Si nous vivons, nous vivons pour le Seigneur

 

 

 

 

 

 

Pour qui vivons-nous ? Pour qui amassons-nous les choses, les photos, les souvenirs? Qui pourrait traverser la mort pour jouir dans l'au-delà de ce que nous préparons sur terre? Ce ne sont pas là les réflexions grincheuses de ceux à qui la vie a déjà tout donné, et qui sentent qu'autour d'eux tout dépérit, si cela ne vit de la vie de Dieu ; c'est le constat réaliste de ceux et de celles qui "viennent de cœur à la sagesse", et qui entreprennent de restituer à Dieu la propriété de toutes choses.

Non seulement les biens que nous avons, mais notre être même, et le temps de notre vie, doivent être sans cesse référés au Seigneur :"Aucun ne vit pour lui-même, et aucun ne meurt pour lui-même : si nous vivons, nous vivons pour le Seigneur, si nous mourons, nous mourons pour le Seigneur". C'est Lui la base de tout, et le but qu'en tout nous poursuivons. C'est Lui qui est le seul critère de réussite de nos vies. Il est, pour chacun(e) aussi, l'alpha et l'oméga. À la fin de nos journées, notre question doit être, non pas :"Comment ai-je brillé aux yeux de mes plus proches ?", mais :"Comment ai-je aimé, pour me rapprocher de son amour ?"

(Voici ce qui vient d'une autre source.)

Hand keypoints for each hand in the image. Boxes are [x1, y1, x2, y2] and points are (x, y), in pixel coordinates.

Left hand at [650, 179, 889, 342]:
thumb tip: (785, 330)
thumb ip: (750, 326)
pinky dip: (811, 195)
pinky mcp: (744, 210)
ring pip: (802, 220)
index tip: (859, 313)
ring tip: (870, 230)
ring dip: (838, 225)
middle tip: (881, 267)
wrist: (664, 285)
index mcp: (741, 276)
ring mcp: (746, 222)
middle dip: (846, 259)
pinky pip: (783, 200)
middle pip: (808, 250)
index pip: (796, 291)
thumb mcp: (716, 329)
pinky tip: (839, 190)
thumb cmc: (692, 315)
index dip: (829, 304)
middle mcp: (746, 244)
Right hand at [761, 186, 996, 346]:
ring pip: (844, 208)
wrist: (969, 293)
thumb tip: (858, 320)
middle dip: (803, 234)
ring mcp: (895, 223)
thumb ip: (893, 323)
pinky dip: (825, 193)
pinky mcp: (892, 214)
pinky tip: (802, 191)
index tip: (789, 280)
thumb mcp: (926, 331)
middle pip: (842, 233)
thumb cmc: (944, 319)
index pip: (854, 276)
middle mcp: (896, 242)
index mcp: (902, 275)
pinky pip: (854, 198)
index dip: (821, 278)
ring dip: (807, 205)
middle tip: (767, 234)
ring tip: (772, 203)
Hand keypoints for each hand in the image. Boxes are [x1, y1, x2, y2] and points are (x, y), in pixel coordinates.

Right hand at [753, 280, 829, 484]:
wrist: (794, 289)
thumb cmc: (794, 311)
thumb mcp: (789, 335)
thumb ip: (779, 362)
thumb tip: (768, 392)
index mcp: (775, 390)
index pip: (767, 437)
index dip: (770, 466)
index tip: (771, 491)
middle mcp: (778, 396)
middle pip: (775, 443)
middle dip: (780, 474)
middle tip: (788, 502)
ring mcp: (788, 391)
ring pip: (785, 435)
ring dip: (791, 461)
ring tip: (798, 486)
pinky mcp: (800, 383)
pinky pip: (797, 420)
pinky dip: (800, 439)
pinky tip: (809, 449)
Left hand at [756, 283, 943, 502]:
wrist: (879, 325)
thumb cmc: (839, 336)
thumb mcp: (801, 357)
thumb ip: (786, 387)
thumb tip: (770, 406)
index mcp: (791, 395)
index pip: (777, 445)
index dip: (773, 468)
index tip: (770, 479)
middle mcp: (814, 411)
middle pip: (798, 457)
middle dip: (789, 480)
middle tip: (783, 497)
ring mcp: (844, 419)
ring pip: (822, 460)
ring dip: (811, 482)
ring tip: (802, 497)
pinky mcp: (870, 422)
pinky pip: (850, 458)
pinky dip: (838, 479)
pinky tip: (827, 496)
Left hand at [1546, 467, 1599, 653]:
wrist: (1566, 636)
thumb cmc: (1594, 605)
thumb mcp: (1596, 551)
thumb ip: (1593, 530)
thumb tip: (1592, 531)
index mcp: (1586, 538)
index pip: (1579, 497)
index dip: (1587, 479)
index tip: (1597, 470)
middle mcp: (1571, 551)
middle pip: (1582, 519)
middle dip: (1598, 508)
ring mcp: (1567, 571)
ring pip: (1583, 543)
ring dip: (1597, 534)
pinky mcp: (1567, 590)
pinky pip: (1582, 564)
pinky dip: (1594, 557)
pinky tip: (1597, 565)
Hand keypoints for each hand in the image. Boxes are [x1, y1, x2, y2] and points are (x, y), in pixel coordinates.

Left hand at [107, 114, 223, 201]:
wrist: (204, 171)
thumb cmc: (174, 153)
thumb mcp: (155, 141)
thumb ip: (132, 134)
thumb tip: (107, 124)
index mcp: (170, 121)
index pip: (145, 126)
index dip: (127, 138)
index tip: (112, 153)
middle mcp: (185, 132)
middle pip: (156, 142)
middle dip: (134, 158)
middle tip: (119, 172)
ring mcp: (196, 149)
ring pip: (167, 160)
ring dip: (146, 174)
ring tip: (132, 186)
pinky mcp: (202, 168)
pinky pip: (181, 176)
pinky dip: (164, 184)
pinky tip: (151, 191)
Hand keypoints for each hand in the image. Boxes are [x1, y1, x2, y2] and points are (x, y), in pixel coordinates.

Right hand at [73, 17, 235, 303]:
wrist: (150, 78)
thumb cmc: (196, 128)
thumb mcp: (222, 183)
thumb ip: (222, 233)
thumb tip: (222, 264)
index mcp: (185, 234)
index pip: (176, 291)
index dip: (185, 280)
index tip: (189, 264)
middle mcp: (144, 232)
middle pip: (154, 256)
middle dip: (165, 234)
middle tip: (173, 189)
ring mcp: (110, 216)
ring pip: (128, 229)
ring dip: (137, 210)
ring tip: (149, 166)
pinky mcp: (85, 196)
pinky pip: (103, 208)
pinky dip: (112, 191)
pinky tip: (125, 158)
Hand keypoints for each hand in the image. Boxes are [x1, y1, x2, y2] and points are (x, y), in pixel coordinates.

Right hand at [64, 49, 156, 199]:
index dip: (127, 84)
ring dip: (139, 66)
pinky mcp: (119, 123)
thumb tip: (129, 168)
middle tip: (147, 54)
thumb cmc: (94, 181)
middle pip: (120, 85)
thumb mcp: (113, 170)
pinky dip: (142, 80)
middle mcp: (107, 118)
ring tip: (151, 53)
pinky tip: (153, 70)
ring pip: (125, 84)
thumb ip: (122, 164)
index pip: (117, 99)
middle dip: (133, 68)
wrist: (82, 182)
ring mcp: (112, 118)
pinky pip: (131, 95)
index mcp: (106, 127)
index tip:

Nous sommes la chose de Dieu, et il fait acte de propriétaire sur tous nos réflexes de bonheur. Dans notre vie de tous les jours comme dans notre mort à notre dernier jour, nous appartenons au Seigneur. Et ce n'est pas une soumission résignée et triste : nous Lui appartenons parce que nous voulons tout Lui rapporter et Lui reconduire, parce que nous n'ambitionnons aucune existence autonome, et que nous nous souvenons de Lui à tout moment : celui qui nous aime nous jugera, avec infiniment d'amour. Notre vie tout entière est   habitée par son amour, et le propre Fils de Dieu a vécu, mystérieusement, une vie en tout point semblable à la nôtre. "Car si le Christ a connu la mort, puis la vie, c'est pour devenir le Seigneur et des morts, et des vivants"que nous sommes.

Et la chance inouïe qui ensoleille ma vie éclaire tout autant la vie de mon compagnon ou de ma compagne, que Dieu veut sauver à tout prix. "Alors toi, pourquoi juger ton frère ? Toi, pourquoi mépriser ton frère", comme s'il était moins aimé et moins digne de l'être ? "Tous nous comparaîtrons devant le tribunal de Dieu", tous aimés et tous "en dette" d'amour. Lui aussi, elle aussi, vit pour le Seigneur, et mourra pour Lui, quand son heure sera venue."Aussi vrai que je suis vivant, dit le Seigneur, toute créature tombera à genoux devant moi, et toute langue acclamera Dieu".